The Geopolitical Collision Course
The outcome on May 31 will immediately reshape Colombia’s position on the global stage. Under the current administration, Bogotá has moved away from its traditional role as Washington’s unconditional partner in South America. Petro has been a fierce critic of Western foreign policy, clashing with Washington over drug eradication strategies, freezing relations with Israel over the war in Gaza, and demanding an overhaul of the global financial architecture to fund climate change mitigation.
A victory for Cepeda would solidify this independent, left-leaning foreign policy. This trajectory faces immense pressure. Recent disclosures regarding a U.S. Justice Department investigation into potential connections between Colombian officials and drug syndicates have added a layer of geopolitical friction.

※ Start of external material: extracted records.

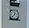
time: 12:37
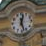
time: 12:27
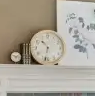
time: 10:32
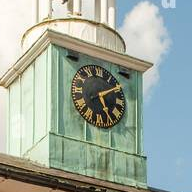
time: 5:09
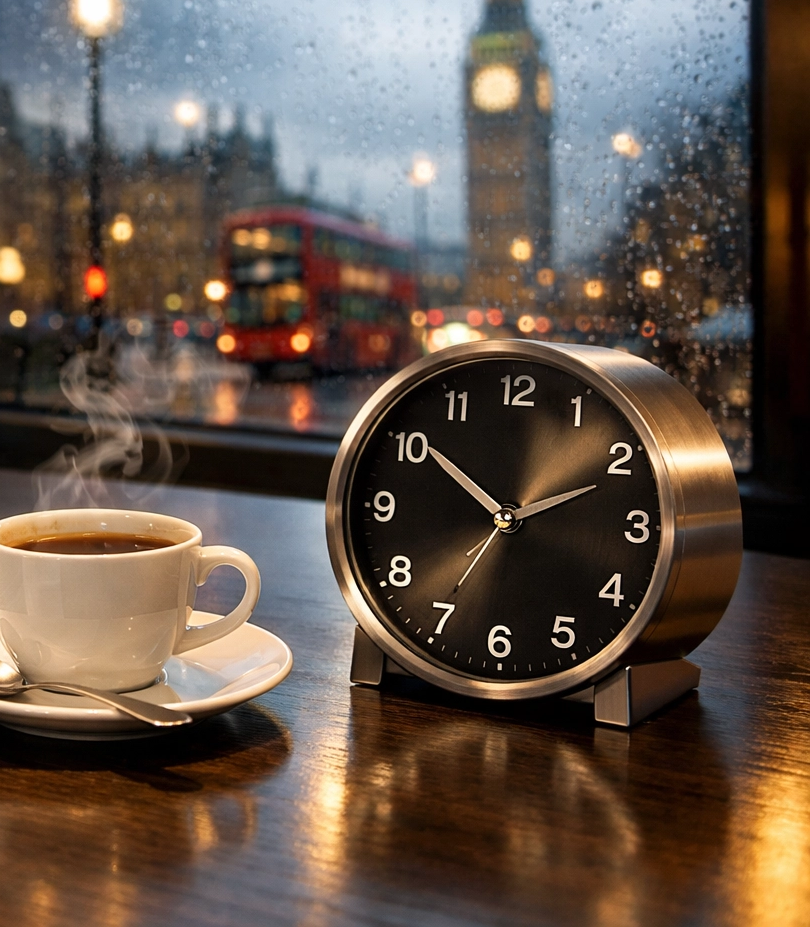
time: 10:11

Cepeda’s camp views these investigations as an orchestrated attempt by Washington’s security establishment to tilt the election toward the right. If Cepeda wins, relations with the current U.S. administration are expected to remain deeply strained, particularly regarding intelligence sharing and counter-narcotics funding.
Conversely, both Valencia and De La Espriella are eager to realign Bogotá with Washington’s conservative establishment. They have pledged to immediately integrate Colombia into the United States' Americas Counter Cartel initiative.
This realignment would mark a return to a highly militarized, supply-side drug war. While this would restore warm relations with Washington, it risks triggering intense domestic blowback from rural and Indigenous organizations that have spent the last four years organizing under a government that deprioritized forced eradication.
The Runoff Reality
With more than a dozen candidates on the ballot, no single contender is expected to cross the 50 percent threshold required for an outright victory in the first round. Polls consistently show Iván Cepeda holding a firm lead in the mid-40s, buoyed by a highly disciplined base among younger urban voters and marginalized coastal communities.
The real battle on May 31 is for the second spot in the inevitable June 21 runoff.
If De La Espriella edges out Valencia, the runoff will become an explosive, deeply polarized ideological clash. A Cepeda-De La Espriella matchup would offer no middle ground, forcing Colombians to choose between a continuation of a troubled progressive experiment and a plunge into untested right-wing populism.
If Valencia secures the second spot, she could potentially build a broader coalition of centrist and moderate conservative voters who are terrified of Petro's legacy but repelled by De La Espriella’s bombastic style. Centrist candidates like former Bogotá Mayor Claudia López and former Medellín Mayor Sergio Fajardo have failed to gain traction, languishing below five percent in the polls, proving that the political center has been completely hollowed out.
The tragedy of the current moment is that neither the left’s focus on structural redistribution nor the right’s demands for militarized order fully reckon with the institutional decay of the Colombian state. The state's bureaucracy remains deeply corrupt, its judicial system is chronically overburdened, and large swaths of the national territory are governed by shifting criminal alliances rather than the constitution.
Whichever candidate takes the oath of office on August 7 will inherit a nation where the formal political debate has decoupled from the material reality on the ground. The next president will discover that writing decrees in Bogotá means very little in territories where the local economy is denominated in coca paste and the ultimate authority is held by the commander of a localized militia.